» **HOW TO COMPLETE THIS TASK**
Retype, without any change, the line that contains "Банки Армении по итогам 9 месяцев" and every line that follows it to the end of the entries, and nothing else.

» **EXERCISE INPUTS**
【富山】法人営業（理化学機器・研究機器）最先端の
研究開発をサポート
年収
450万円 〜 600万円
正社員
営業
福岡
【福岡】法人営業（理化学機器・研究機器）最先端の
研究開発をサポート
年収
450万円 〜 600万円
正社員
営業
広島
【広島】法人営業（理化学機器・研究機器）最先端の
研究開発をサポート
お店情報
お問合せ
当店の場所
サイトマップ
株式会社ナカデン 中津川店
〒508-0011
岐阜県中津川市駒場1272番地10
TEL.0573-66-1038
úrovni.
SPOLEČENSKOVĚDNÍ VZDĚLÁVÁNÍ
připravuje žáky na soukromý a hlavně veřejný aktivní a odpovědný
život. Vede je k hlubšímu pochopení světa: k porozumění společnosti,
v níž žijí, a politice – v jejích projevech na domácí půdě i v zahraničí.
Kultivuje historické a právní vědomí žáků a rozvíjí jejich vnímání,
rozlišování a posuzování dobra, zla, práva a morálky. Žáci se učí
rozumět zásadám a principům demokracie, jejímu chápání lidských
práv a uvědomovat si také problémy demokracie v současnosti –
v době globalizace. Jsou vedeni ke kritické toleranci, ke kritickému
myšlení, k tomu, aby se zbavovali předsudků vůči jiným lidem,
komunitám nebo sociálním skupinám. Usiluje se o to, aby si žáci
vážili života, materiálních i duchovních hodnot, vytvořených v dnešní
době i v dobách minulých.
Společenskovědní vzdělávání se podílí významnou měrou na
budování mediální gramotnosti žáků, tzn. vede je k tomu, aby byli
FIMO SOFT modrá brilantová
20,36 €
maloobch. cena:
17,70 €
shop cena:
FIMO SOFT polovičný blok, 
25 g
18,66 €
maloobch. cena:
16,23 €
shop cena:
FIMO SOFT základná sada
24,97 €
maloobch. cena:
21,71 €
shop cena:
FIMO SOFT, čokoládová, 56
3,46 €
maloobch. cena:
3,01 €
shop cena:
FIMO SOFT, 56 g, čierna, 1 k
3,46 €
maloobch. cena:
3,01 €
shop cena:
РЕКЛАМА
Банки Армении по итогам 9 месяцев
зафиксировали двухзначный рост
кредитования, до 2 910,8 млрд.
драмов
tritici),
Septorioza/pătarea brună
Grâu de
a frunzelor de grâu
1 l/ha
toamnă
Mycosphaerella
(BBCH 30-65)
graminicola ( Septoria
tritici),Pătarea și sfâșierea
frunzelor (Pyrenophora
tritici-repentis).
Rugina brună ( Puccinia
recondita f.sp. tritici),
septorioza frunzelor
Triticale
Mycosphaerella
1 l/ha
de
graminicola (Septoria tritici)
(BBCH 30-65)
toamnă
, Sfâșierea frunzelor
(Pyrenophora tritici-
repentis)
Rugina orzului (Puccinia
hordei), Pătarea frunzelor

» **FINAL ANSWER**
Банки Армении по итогам 9 месяцев
зафиксировали двухзначный рост
кредитования, до 2 910,8 млрд.
драмов
tritici),
Septorioza/pătarea brună
Grâu de
a frunzelor de grâu
1 l/ha
toamnă
Mycosphaerella
(BBCH 30-65)
graminicola ( Septoria
tritici),Pătarea și sfâșierea
frunzelor (Pyrenophora
tritici-repentis).
Rugina brună ( Puccinia
recondita f.sp. tritici),
septorioza frunzelor
Triticale
Mycosphaerella
1 l/ha
de
graminicola (Septoria tritici)
(BBCH 30-65)
toamnă
, Sfâșierea frunzelor
(Pyrenophora tritici-
repentis)
Rugina orzului (Puccinia
hordei), Pătarea frunzelor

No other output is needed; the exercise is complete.